The First Water Well in Salina
By Mike Durall
In the mid-1800s, a man named A. G. Stanton wrote a poem titled Legend of the Smoky. Two stanzas are:
There is an old, old legend
Told by the western man,
That they who drink of the Smoky’s tide,
Shall return to drink again.
They may wander to the eastward,
To the western mountains high,
But they wander to the Smoky
Once again before they die.
About that time, in 1859, one of the city founders, Alexander Campbell wrote an account of his two companions, James Muir and William Phillips, in their attempt to dig a water well.
He wrote, “When I came to this place in July of 1858, the Smoky Hill River was a beautiful clear stream and had plenty of good water. There was a nice spring coming out of the west bank just above where the Iron Avenue bridge now stands. We got our drinking water here and carried it to the house in buckets.”
He continues, “But in August in commenced to rain and it kept up until the river was bank full of muddy water so we had no water we could drink except what rainwater we caught in a barrel.”
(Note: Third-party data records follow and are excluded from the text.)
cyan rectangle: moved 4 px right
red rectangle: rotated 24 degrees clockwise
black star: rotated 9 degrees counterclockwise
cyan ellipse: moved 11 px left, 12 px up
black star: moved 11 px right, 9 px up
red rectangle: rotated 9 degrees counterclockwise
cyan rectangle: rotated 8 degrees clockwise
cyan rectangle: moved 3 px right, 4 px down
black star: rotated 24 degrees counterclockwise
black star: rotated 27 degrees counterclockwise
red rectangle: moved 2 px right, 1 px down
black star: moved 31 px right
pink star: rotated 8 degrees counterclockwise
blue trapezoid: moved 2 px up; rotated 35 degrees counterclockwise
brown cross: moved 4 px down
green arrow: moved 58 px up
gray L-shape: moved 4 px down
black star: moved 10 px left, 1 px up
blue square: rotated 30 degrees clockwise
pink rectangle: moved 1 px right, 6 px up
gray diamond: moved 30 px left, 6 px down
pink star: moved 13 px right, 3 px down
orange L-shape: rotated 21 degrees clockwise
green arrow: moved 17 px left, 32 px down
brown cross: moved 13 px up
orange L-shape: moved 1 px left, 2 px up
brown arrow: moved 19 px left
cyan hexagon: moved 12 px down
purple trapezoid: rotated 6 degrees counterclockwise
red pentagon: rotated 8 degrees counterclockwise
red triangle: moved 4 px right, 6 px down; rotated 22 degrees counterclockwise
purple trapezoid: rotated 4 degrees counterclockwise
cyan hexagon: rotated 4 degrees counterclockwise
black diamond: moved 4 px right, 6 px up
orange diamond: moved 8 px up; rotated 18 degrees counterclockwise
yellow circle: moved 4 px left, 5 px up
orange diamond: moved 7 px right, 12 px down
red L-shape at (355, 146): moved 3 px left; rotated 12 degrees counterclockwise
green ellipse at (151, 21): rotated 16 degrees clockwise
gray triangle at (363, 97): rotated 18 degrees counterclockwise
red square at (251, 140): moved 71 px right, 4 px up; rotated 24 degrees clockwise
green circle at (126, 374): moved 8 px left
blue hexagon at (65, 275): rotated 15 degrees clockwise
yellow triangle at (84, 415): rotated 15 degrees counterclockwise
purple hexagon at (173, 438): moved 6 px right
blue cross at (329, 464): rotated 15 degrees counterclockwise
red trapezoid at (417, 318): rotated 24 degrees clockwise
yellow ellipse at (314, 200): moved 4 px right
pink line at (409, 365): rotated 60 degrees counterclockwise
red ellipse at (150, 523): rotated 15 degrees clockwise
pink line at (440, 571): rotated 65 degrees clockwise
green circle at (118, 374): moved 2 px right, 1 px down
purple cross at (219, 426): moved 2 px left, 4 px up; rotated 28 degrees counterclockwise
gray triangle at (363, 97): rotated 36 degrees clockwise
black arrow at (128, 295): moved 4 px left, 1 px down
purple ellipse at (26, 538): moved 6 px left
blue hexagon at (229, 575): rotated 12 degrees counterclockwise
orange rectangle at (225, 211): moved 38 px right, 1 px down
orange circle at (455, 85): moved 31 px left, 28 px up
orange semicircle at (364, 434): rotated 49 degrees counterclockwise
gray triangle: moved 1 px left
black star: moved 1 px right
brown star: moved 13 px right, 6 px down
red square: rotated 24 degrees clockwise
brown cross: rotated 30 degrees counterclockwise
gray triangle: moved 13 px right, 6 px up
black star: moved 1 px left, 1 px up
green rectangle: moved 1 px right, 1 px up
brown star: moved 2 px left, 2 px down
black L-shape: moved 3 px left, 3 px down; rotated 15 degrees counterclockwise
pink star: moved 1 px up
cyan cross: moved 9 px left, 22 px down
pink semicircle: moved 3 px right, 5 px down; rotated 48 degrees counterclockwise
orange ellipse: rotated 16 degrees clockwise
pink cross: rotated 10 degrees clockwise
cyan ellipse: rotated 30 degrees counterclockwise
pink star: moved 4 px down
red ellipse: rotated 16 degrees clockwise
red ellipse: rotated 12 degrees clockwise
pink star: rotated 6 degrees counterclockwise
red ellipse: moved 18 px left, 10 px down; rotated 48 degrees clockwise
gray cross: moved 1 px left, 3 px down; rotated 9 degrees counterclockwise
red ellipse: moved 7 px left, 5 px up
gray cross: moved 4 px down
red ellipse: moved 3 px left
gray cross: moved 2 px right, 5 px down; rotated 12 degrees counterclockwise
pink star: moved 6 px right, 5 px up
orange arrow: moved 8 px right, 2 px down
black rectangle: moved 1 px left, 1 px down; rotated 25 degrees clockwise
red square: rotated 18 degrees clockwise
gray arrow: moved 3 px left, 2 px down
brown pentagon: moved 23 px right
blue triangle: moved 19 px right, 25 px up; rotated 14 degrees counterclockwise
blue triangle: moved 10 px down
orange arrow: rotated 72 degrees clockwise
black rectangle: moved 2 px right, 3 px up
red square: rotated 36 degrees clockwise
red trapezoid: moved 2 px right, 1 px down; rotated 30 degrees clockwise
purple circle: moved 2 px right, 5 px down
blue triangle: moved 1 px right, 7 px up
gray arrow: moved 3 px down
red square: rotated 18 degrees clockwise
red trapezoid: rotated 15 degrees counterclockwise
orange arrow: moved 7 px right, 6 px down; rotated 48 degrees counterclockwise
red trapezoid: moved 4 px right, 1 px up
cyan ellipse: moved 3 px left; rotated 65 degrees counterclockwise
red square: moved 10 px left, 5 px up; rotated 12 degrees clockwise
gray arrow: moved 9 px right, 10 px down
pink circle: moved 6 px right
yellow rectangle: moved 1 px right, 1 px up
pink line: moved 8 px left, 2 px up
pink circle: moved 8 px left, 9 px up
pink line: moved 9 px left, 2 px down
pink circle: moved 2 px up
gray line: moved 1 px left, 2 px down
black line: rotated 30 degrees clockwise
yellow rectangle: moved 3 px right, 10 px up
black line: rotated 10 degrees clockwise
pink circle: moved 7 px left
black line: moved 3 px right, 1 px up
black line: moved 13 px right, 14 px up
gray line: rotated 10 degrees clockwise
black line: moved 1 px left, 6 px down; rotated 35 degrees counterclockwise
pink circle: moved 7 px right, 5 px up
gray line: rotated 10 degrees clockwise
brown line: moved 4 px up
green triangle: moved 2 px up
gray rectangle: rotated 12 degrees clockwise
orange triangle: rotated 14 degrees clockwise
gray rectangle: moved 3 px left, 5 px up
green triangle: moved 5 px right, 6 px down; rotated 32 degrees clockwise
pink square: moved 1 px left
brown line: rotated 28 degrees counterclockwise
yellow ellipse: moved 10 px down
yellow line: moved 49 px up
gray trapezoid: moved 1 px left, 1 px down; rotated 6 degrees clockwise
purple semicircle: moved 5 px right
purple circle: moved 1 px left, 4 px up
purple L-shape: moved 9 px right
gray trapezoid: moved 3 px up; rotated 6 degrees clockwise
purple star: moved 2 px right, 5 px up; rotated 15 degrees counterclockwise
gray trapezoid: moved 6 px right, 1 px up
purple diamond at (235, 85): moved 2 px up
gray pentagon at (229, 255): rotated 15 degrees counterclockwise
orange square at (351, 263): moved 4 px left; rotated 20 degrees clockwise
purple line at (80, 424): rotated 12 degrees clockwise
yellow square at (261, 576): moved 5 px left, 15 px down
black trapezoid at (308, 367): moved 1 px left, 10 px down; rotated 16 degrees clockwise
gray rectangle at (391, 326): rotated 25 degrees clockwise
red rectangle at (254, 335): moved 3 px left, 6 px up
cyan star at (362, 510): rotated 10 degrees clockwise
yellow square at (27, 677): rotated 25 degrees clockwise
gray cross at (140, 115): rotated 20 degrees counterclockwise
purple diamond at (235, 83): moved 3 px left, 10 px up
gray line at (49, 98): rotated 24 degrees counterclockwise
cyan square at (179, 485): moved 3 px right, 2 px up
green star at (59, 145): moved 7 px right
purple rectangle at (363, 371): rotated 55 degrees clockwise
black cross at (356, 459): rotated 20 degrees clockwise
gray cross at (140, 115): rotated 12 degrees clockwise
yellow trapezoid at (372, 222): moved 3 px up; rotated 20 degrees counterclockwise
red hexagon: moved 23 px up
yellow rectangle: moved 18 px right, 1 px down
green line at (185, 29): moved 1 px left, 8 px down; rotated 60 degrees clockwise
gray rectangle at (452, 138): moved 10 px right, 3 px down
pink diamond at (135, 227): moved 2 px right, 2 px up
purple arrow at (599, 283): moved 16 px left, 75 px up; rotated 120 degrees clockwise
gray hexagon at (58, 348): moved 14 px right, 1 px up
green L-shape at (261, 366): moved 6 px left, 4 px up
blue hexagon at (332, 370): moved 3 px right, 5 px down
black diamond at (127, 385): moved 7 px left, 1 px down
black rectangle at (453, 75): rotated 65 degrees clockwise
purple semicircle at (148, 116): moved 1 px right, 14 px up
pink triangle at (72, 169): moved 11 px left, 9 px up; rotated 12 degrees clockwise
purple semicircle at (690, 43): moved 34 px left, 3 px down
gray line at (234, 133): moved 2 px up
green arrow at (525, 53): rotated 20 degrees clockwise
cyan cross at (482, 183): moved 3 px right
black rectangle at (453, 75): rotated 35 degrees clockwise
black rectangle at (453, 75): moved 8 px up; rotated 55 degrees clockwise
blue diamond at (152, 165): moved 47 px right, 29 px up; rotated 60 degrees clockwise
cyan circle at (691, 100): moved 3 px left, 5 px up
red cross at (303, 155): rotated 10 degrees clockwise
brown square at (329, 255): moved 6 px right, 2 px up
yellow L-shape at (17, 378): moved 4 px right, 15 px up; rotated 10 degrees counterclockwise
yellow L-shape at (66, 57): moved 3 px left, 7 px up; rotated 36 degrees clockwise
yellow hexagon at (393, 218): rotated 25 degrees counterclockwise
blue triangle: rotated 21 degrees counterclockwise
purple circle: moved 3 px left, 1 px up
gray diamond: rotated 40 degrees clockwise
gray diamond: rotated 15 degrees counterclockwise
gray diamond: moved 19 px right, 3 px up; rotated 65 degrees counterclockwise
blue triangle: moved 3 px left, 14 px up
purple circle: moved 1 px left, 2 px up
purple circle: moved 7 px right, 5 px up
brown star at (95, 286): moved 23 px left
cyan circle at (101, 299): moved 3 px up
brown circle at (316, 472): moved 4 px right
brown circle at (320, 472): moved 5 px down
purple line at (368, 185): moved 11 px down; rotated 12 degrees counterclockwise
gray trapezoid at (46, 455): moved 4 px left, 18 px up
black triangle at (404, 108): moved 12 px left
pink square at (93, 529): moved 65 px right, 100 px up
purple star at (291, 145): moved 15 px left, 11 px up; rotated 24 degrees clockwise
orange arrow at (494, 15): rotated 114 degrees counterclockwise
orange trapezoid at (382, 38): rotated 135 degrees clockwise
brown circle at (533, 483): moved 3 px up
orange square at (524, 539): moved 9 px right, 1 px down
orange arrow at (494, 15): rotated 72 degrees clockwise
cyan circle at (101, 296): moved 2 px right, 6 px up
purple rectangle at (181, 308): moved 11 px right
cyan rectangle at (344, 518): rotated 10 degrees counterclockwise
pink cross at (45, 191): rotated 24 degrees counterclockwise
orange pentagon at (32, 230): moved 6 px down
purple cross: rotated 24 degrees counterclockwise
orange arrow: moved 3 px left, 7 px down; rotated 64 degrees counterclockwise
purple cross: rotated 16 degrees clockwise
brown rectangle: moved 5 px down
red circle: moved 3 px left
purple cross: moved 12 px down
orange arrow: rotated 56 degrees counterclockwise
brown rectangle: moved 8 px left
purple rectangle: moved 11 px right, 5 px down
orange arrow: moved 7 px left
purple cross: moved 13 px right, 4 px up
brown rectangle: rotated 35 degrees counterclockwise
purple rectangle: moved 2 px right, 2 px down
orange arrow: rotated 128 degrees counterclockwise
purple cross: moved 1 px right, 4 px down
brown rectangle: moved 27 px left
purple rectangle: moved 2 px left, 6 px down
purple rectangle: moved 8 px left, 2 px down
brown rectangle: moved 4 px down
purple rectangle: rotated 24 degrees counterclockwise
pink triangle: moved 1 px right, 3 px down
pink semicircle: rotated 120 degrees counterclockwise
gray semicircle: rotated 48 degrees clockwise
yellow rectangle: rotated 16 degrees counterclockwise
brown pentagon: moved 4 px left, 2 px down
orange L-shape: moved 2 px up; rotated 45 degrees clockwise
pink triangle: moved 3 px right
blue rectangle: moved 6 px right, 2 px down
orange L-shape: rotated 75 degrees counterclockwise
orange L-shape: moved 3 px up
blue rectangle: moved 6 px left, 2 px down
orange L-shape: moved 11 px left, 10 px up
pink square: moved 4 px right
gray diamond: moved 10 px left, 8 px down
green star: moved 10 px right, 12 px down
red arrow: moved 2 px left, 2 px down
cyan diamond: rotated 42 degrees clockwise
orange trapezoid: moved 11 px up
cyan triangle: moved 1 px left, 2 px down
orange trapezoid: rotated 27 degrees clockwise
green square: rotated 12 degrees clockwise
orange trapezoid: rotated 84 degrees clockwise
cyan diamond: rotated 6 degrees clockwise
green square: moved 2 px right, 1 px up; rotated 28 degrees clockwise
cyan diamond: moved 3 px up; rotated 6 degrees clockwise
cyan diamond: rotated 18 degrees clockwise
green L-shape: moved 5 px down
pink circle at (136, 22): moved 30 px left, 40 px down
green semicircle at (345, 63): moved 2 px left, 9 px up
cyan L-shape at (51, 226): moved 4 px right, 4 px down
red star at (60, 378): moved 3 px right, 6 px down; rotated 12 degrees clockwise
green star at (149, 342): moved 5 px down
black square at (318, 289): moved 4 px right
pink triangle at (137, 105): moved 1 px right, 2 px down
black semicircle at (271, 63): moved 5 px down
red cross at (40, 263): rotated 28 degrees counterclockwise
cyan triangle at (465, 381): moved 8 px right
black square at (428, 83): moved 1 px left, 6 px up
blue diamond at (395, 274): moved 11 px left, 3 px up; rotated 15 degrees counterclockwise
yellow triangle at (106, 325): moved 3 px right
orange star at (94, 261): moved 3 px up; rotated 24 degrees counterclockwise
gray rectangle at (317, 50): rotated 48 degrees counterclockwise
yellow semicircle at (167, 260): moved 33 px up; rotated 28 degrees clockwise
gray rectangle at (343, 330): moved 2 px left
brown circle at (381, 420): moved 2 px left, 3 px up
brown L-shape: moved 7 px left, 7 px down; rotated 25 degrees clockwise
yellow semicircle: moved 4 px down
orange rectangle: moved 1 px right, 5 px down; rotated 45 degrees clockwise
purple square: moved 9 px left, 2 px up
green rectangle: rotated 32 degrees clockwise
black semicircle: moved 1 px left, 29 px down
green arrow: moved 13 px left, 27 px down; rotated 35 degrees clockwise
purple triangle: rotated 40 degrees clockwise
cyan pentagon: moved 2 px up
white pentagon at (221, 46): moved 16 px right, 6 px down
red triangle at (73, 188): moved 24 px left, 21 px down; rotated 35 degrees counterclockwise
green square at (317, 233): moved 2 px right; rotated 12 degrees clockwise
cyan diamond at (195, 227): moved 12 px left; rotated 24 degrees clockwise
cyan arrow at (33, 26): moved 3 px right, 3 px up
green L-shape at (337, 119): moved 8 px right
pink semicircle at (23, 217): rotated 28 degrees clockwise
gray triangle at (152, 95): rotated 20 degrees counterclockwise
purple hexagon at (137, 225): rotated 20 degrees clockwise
“Mr. Muir and Mr. Campbell commenced to dig a well; when they got down about twenty feet, they struck water, but quicksand came in as fast as the water. They tried to sink a wall, but it would not stand.”
Mr. Muir came to see me and said, “If you give me a bucket with a cover, I will go get some cool water.” I gave him a bucket and he rode off on his horse. He was gone a good while and when he came back, I asked him where he got it, he said over near the Saline River where there was a spring. He must have ridden six miles and swam the Saline River for that one bucket of water.
Ever persistent, the two men kept working on the well until they struck gravel. Campbell added, “We had a fine well with plenty of good clean water we needed for the half dozen settlers and their stock. That was the first water well in Salina. It was located just south of Iron Avenue, a few feet east of the alley that runs between Fifth Street and Santa Fe.”